Skandalem kończą się prace komisji śledczej, która miała wyjaśnić, czy w czasach rządów PiS doszło do nacisków na prokuraturę i służby specjalne.

- Poseł Andrzej Czuma nas zniesławił. Skierujemy przeciwko niemu prywatny akt oskarżenia - ujawnia "Dziennikowi Gazecie Prawnej" Andrzej Jóźwiak, jeden z ekspertów prawnych sejmowej komisji śledczej, której szefem jest poseł Czuma.

O co chodzi? Na początku tygodnia posłowie z komisji śledczej głosowali nad odwołaniem Czumy z komisji. Poseł PO wrócił do niej po tym, jak został zdymisjonowany ze stanowiska ministra sprawiedliwości. Ale poseł z tej komisji Krzysztof Matyjaszczyk z SLD zauważył w ustawie o komisjach śledczych przepis, który nie pozwala Czumie zasiadać w tej komisji.

Czuma jako minister był jednocześnie Prokuratorem Generalnym - szefem wszystkich prokuratorów. Nadzorował więc ich pracę i prowadzone przez nich śledzwa. A komisja śledcza w sprawie nacisków zajmuje się właśnie wciąż toczącymi się śledztwami, które dotyczą tego, czy w czasach PiS były naciski na prokuraturę i służby. Gdy Czuma był ministrem sprawiedliwości, to w tych śledztwach zapadały najważniejsze decyzje. M.in. o przedstawieniu zarzutów Mariuszowi Kamińskiemu, byłemu już szefowi CBA. Powodem tych zarzutów zajmuje się też komisja śledcza.

Przepis, który zauważył poseł Matyjaszczyk nie pozwala zasiadać w komisji śledczej posłom, którzy z racji wcześniej zajmowanych stanowisk mieli udział m.in. w prokuratorskich śledztwach, które są przedmiotem obrad komisji. Ponad tydzień temu złożył wniosek o odwołanie Czumy. Ale ten przerwał obrady pod pozorem zasięgnięcia pisemnych opinii prawników, czy rzeczywiście nie może pracować w komisji. Czas mijał, a Czuma nawet nie wystąpił o te opinie. W końcu musiał zwołać posiedzenie komisji śledczej. Matyjaszczyk ponowił swój wniosek.

Gdy okazało się, że Czuma nie ma obiecywanych opinii prawników, to Matyjaszczyk i posłowie z PiS zażądali opinii ekspertów prawnych, którzy na codzień towarzyszą pracom komisji.

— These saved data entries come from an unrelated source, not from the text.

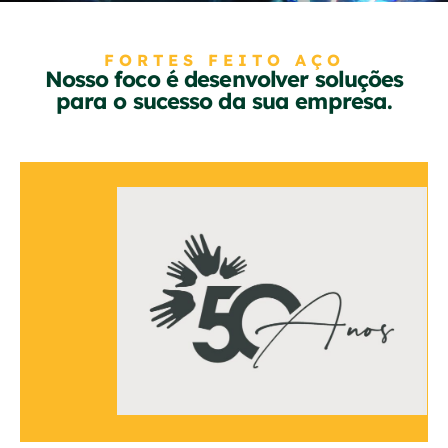
FORTES FEITO AÇO
Nosso foco é desenvolver soluções
para o sucesso da sua empresa.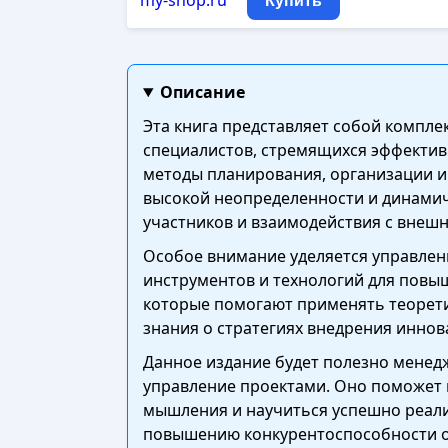
my-shop.ru
Купить
Описание
Эта книга представляет собой компл
специалистов, стремящихся эффектив
методы планирования, организации и
высокой неопределенности и динами
участников и взаимодействия с внеш
Особое внимание уделяется управлен
инструментов и технологий для повы
которые помогают применять теорети
знания о стратегиях внедрения инно
Данное издание будет полезно менед
управление проектами. Оно поможет 
мышления и научиться успешно реали
повышению конкурентоспособности ор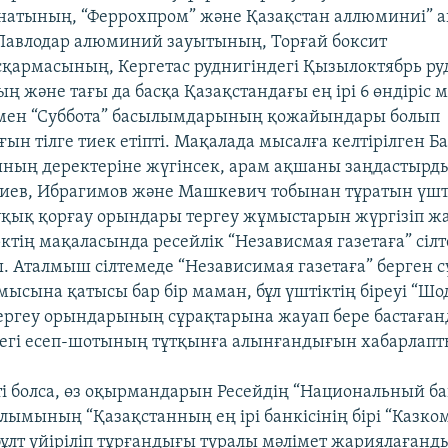
натының, “Феррохпром” және Қазақстан аллюминиі” 
Павлодар алюминий зауытының, Торғай боксит
сқармасының, Кергетас руднигіндегі Қызылоктябрь ру
ң және тағы да басқа Қазақстандағы ең ірі 6 өндіріс 
 мен “Суббота” басылымдарының қожайындары болып
н тілге тиек етіпті. Мақалада мысалға келтірілген Б
ың деректеріне жүгінсек, арам ақшаны заңдастырд
иев, Ибрагимов және Машкевич тобынан тұратын үшт
қық қорғау орындары тергеу жұмыстарын жүргізіп ж
ктің мақаласында ресейлік “Независмая газетаға” сіл
 Аталмыш сілтемеде “Независимая газетаға” берген с
мысына қатысы бар бір маман, бұл үштіктің біреуі “Шо
ергеу орындарының сұрақтарына жауап бере бастаға
егі есеп-шотының тұтқынға алынғандығын хабарлапт
ті болса, өз оқырмандарын Ресейдің “Национальный б
лымының “Қазақстанның ең ірі банкісінің бірі “Казко
бұлт үйіріліп тұрғандығы туралы мәлімет жариялаған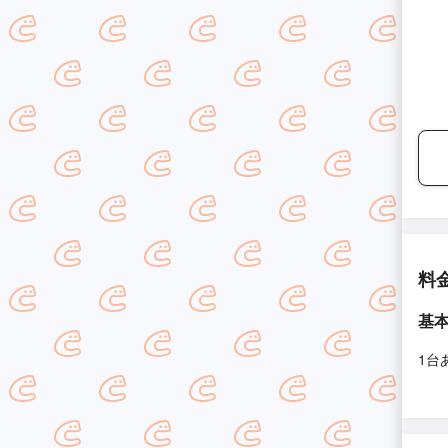
料
基
1台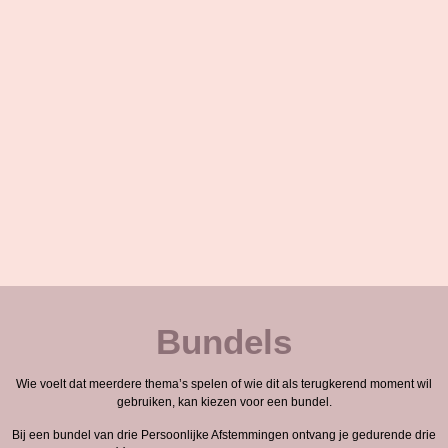
Bundels
Wie voelt dat meerdere thema’s spelen of wie dit als terugkerend moment wil
gebruiken, kan kiezen voor een bundel.
Bij een bundel van drie Persoonlijke Afstemmingen ontvang je gedurende drie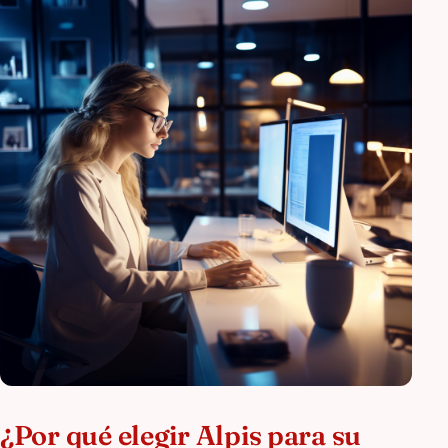
¿Por qué elegir Alpis para su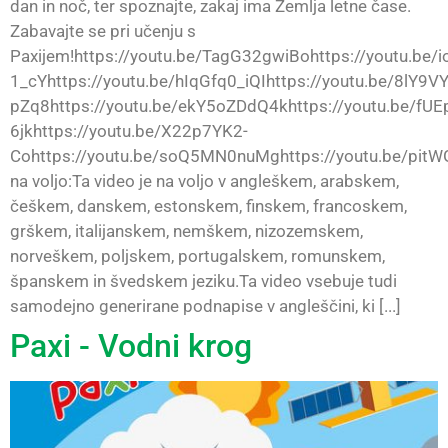
dan in noč, ter spoznajte, zakaj ima Zemlja letne čase.
Zabavajte se pri učenju s
Paxijem!https://youtu.be/TagG32gwiBohttps://youtu.be/
1_cYhttps://youtu.be/hIqGfq0_iQIhttps://youtu.be/8lY9
pZq8https://youtu.be/ekY5oZDdQ4khttps://youtu.be/fUE
6jkhttps://youtu.be/X22p7YK2-
Cohttps://youtu.be/soQ5MN0nuMghttps://youtu.be/pit
na voljo:Ta video je na voljo v angleškem, arabskem,
češkem, danskem, estonskem, finskem, francoskem,
grškem, italijanskem, nemškem, nizozemskem,
norveškem, poljskem, portugalskem, romunskem,
španskem in švedskem jeziku.Ta video vsebuje tudi
samodejno generirane podnapise v angleščini, ki [...]
Paxi - Vodni krog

Stwierdzili oni, że Czuma nie może być członkiem komisji, bo jako minister był stroną w śledztwach, którymi zajmuje się komisja. - Był on przełożonym wszystkich prokuratorów. Trudno mi sobie wyobrazić, żeby z formalnego punktu widzenia nie był stroną. Moim zdaniem tą stroną jest - powiedział Andrzej Jóźwiak, były prokurator z Poznania, a obecnie wykładowca akademicki i stały ekspert komisji Czumy. Odbyło się głosowanie. Mimo zgodnej oponii ekspertów koledzy Czumy z PO oraz poseł PSL przegłosowali wniosek Matyjaszczyka. Czuma uratował swój stołek.

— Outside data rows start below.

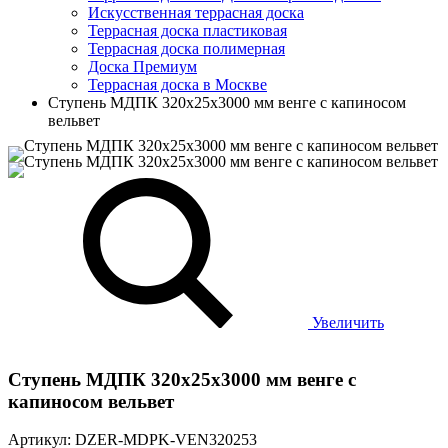
Искусственная террасная доска
Террасная доска пластиковая
Террасная доска полимерная
Доска Премиум
Террасная доска в Москве
Cтупень МДПК 320х25х3000 мм венге с капиносом
вельвет
Увеличить
Cтупень МДПК 320х25х3000 мм венге с
капиносом вельвет
Артикул: DZER-MDPK-VEN320253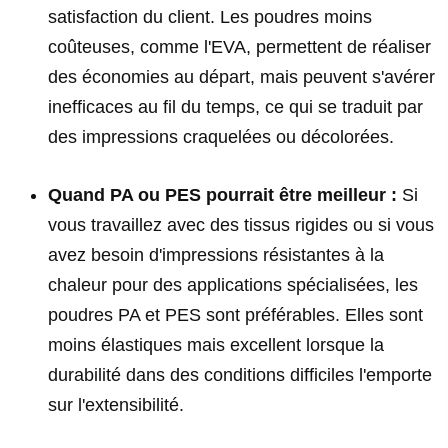
satisfaction du client. Les poudres moins
coûteuses, comme l'EVA, permettent de réaliser
des économies au départ, mais peuvent s'avérer
inefficaces au fil du temps, ce qui se traduit par
des impressions craquelées ou décolorées.
Quand PA ou PES pourrait être meilleur :
Si
vous travaillez avec des tissus rigides ou si vous
avez besoin d'impressions résistantes à la
chaleur pour des applications spécialisées, les
poudres PA et PES sont préférables. Elles sont
moins élastiques mais excellent lorsque la
durabilité dans des conditions difficiles l'emporte
sur l'extensibilité.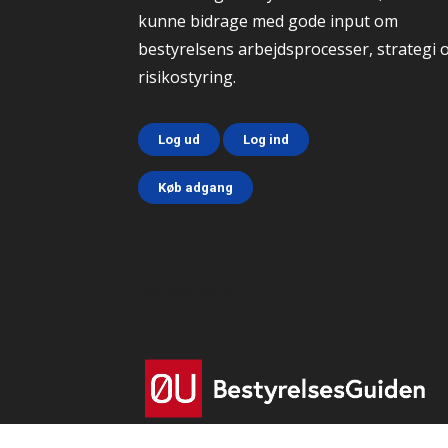
kunne bidrage med gode input om
bestyrelsens arbejdsprocesser, strategi 
risikostyring.
Log ud
Log ind
Køb adgang
Html code here! Replace this with any non emp
text and that's it.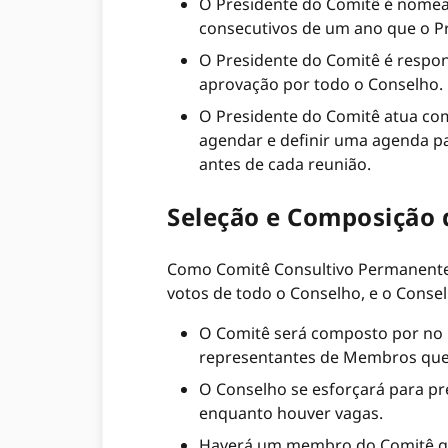
O Presidente do Comitê é nome
consecutivos de um ano que o Pre
O Presidente do Comitê é respon
aprovação por todo o Conselho.
O Presidente do Comitê atua com
agendar e definir uma agenda pa
antes de cada reunião.
Seleção e Composição
Como Comitê Consultivo Permanente 
votos de todo o Conselho, e o Conse
O Comitê será composto por no m
representantes de Membros que
O Conselho se esforçará para pr
enquanto houver vagas.
Haverá um membro do Comitê q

- Po obradach komisji poseł Czuma udzielił wypowiedzi Polskiej Agencji Prasowej. Uznał, że opinia ekspertów jest wynikiem rzekomego uwikłania politycznego. Zarzucił nam nieprawdziwą tezę, że działamy na zlecenie polityków i dlatego wydaliśmy taką opinię w tracie obrad komisji - mówi "Dziennikowi Gazecie Prawnej" Jóźwiak. Jak się dowiedzieliśmy pod prywatnym aktem oskarżenia podpisze się też inny prawnik, ekspert komisji - Waldemar Gontarski. Uchodził on za stronnika posłów PO.

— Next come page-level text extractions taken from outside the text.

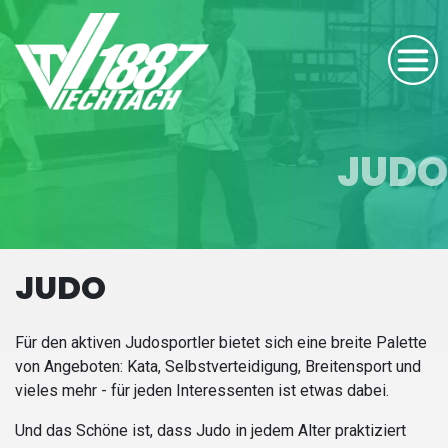
JUDO
JUDO
Für den aktiven Judosportler bietet sich eine breite Palette
von Angeboten: Kata, Selbstverteidigung, Breitensport und
vieles mehr - für jeden Interessenten ist etwas dabei.
Und das Schöne ist, dass Judo in jedem Alter praktiziert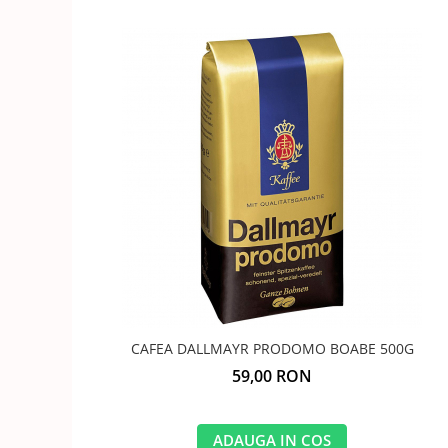
CAFEA DALLMAYR PRODOMO BOABE 500G
59,00 RON
ADAUGA IN COS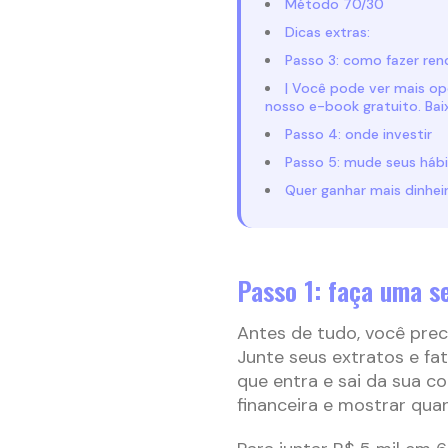
Método 70/30
Dicas extras:
Passo 3: como fazer ren
| Você pode ver mais op
nosso e-book gratuito. Baix
Passo 4: onde investir
Passo 5: mude seus háb
Quer ganhar mais dinhe
Passo 1: faça uma se
Antes de tudo, você prec
Junte seus extratos e fa
que entra e sai da sua co
financeira e mostrar qu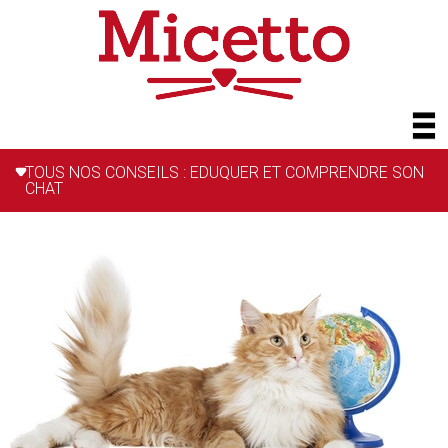
TOUS NOS CONSEILS : EDUQUER ET COMPRENDRE SON
CHAT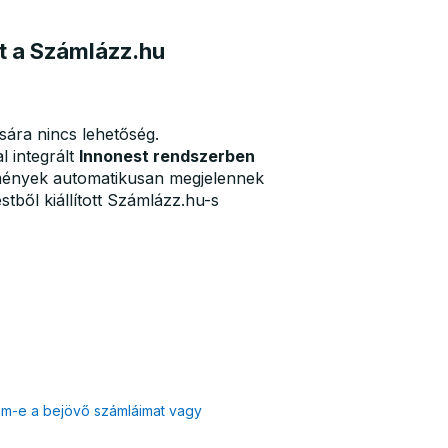
t a Számlázz.hu
ára nincs lehetőség.
l integrált
Innonest rendszerben
zmények automatikusan megjelennek
tből kiállított Számlázz.hu-s
atom-e a bejövő számláimat vagy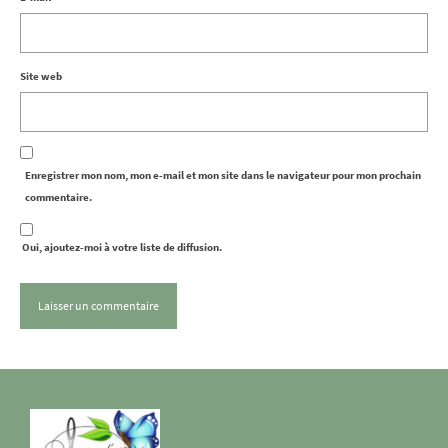
Site web
Enregistrer mon nom, mon e-mail et mon site dans le navigateur pour mon prochain
commentaire.
Oui, ajoutez-moi à votre liste de diffusion.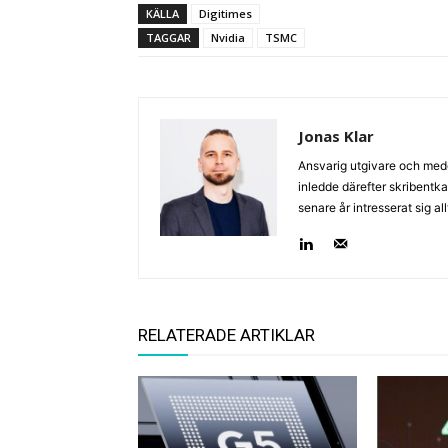
KÄLLA
Digitimes
TAGGAR
Nvidia
TSMC
Jonas Klar
Ansvarig utgivare och med
inledde därefter skribentk
senare år intresserat sig a
RELATERADE ARTIKLAR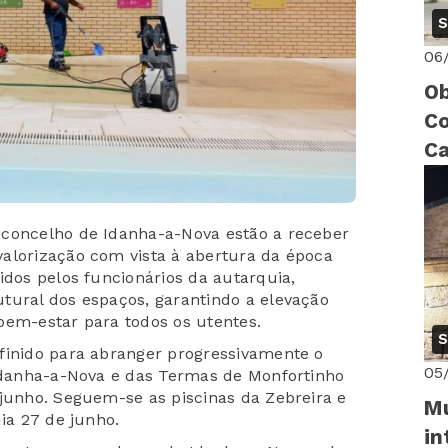
S
06
Ob
Co
Ca
ri
 concelho de Idanha-a-Nova estão a receber
alorização com vista à abertura da época
idos pelos funcionários da autarquia,
tural dos espaços, garantindo a elevação
bem-estar para todos os utentes.
S
finido para abranger progressivamente o
05
 Idanha-a-Nova e das Termas de Monfortinho
 junho. Seguem-se as piscinas da Zebreira e
Mu
dia 27 de junho.
in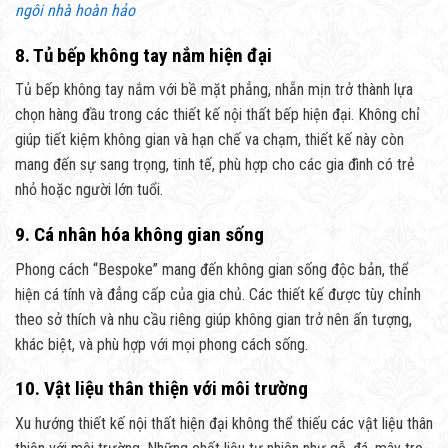
ngôi nhà hoàn hảo
8. Tủ bếp không tay nắm hiện đại
Tủ bếp không tay nắm với bề mặt phẳng, nhẵn mịn trở thành lựa
chọn hàng đầu trong các thiết kế nội thất bếp hiện đại. Không chỉ
giúp tiết kiệm không gian và hạn chế va chạm, thiết kế này còn
mang đến sự sang trọng, tinh tế, phù hợp cho các gia đình có trẻ
nhỏ hoặc người lớn tuổi.
9. Cá nhân hóa không gian sống
Phong cách “Bespoke” mang đến không gian sống độc bản, thể
hiện cá tính và đẳng cấp của gia chủ. Các thiết kế được tùy chỉnh
theo sở thích và nhu cầu riêng giúp không gian trở nên ấn tượng,
khác biệt, và phù hợp với mọi phong cách sống.
10. Vật liệu thân thiện với môi trường
Xu hướng thiết kế nội thất hiện đại không thể thiếu các vật liệu thân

Jóźwiak dodaje,że on i inni eksperci złożą prywatny akt oskarżenia przeciw Czumie. Nie wykluczają także pozwu cywilnego. W razie procesu karnego Czuma albo będzie musiał sam złożyć immunitet poselski, albo zmusi go do tego Sejm. Wtedy nie będzie już prawnej możliwości by dalej przewodniczył komisji śledczej.